On the other hand, between 1962 and 1965 local statistical bureaus tried to rebuild their credibility and often went back to the years of famine to find out what had happened. The figures they produced indicate a much higher degree of procurement than those provided by the Bureau for Grain. Table 5 compares the figures compiled by the Bureau in 1962 with the local numbers calculated in 1965 by the provincial Office for Statistics in Hunan in an attempt to determine how much farmers had actually contributed to the state. The difference in estimates for the grain output is minimal, but when it comes to the size of the levies the figures provided by the province turn out to be much higher, ranging from 28 to 35 per cent of the total harvest. Why is there a discrepancy of 4 to 10 per cent? One reason can be found in the nature of the statistical evidence. Closer scrutiny indicates that the figures provided by the Bureau for Grain were not carefully reconstructed in the aftermath of the famine, but rather mechanically compiled from the plans the Bureau had handed out in the previous years. Each plan had two sets of numbers, one set indicating the procurements ‘actually realised’ in the current year, the other setting targets for the coming year. The procurement figures given for 1958, for instance, come from the plan for 1959, meaning that they were rough approximations.
5
To this we should add the fact that the Bureau for Grain in Beijing was under much pressure in 1962 to show that it had not allowed excessive procurements to drain the countryside of grain, and would thus have adopted a set of low figures. But there is another reason for the mismatch: at every level of society, from the village and the commune up to the province, grain was being hidden. The figures compiled in 1965 by the Office for Statistics in Hunan were based on careful research after the famine. The Office could go back to whole sets of commune and county statistics to find out how much had actually been procured, in contrast to the numbers the province officially handed over to the centre. The discrepancy, in other words, corresponds to the amount of procured grain which escaped the gaze of the state.
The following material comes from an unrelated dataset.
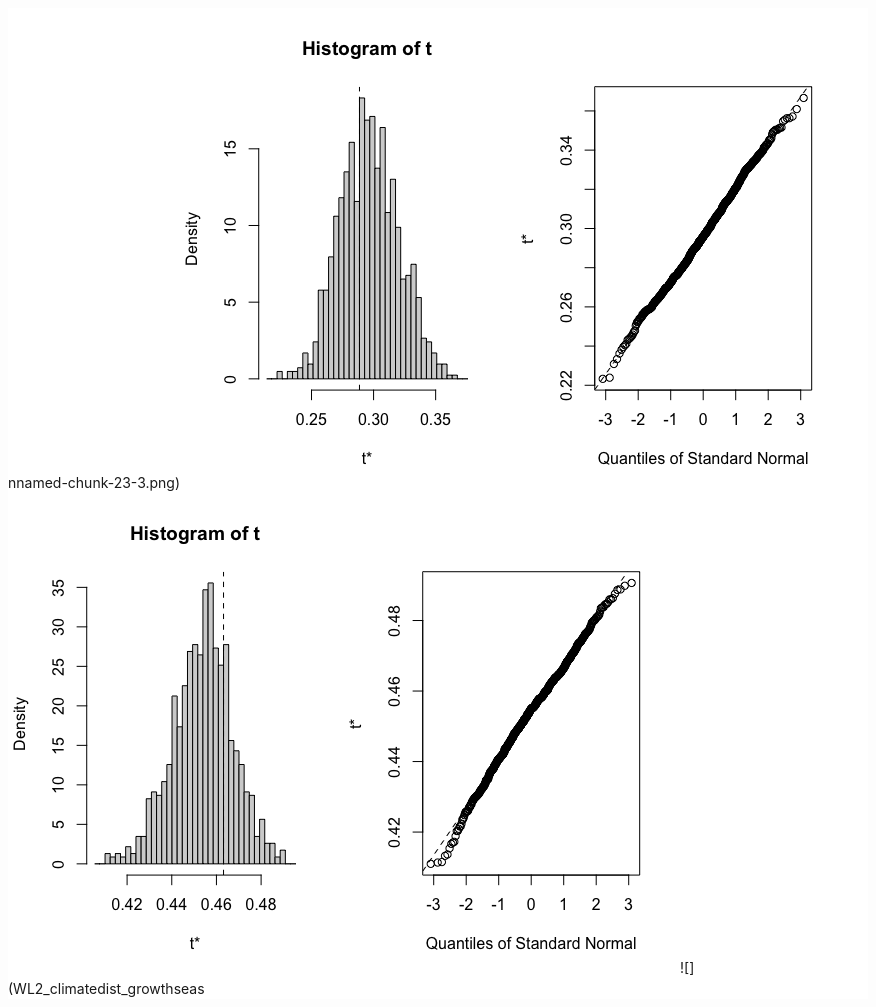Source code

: nnamed-chunk-23-3.png)![](WL2_climatedist_growthseason_files/figure-html/unnamed-chunk-23-4.png)![](WL2_climatedist_growthseason_files/figure-html/unnamed-chunk-23-5.png)![](WL2_climatedist_growthseas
Other examples confirm that the rates of procurement were much higher than those suggested by the Bureau for Grain. In Zhejiang, for instance, Zeng Shaowen, a top provincial official, admitted in 1961 that some 2.9 million tonnes, or 40.9 per cent of the harvest, was procured in 1958, followed by an even larger 43.2 per cent in the following year. The Bureau for Grain gives much lower percentages, namely 30.4 per cent for 1958 followed by 34.4 per cent.
6
A similar story comes from Guizhou. In the provincial archives, which Yang Jisheng was unable to access, a document from the provincial party committee shows that an average of 1.8 million tonnes was procured each year from 1958 to 1960, meaning 44.4 per cent, with a peak of 2.34 million tonnes in 1959 – equivalent to an enormous 56.5 per cent of the crop. The figures given by the Bureau for Grain are on average 1.4 million tonnes for the same three years, or about a quarter less.
7

Some of these calculations may seem rather abstract, but they matter a great deal. Grain is not only the currency of exchange in a command economy; it becomes the source of survival in times of famine. When either Hunan or Zhejiang increased their procurements by 8 to 10 per cent, taking an extra 750,000 tonnes of grain from the countryside in the middle of the famine, the number of people forced into starvation grew proportionally. We have seen how one kilo of grain provided a sufficient number of calories for one person each day, meaning that a family of three could live on a tonne per year. But the real point is that many farmers could have survived famine if their rations had been only marginally increased by some 400 or 500 calories a day, equivalent to a large bowl in the evening. In short, in order to understand how people perished on such a scale, it is vital to see the role played by increased procurements in times of declining harvests.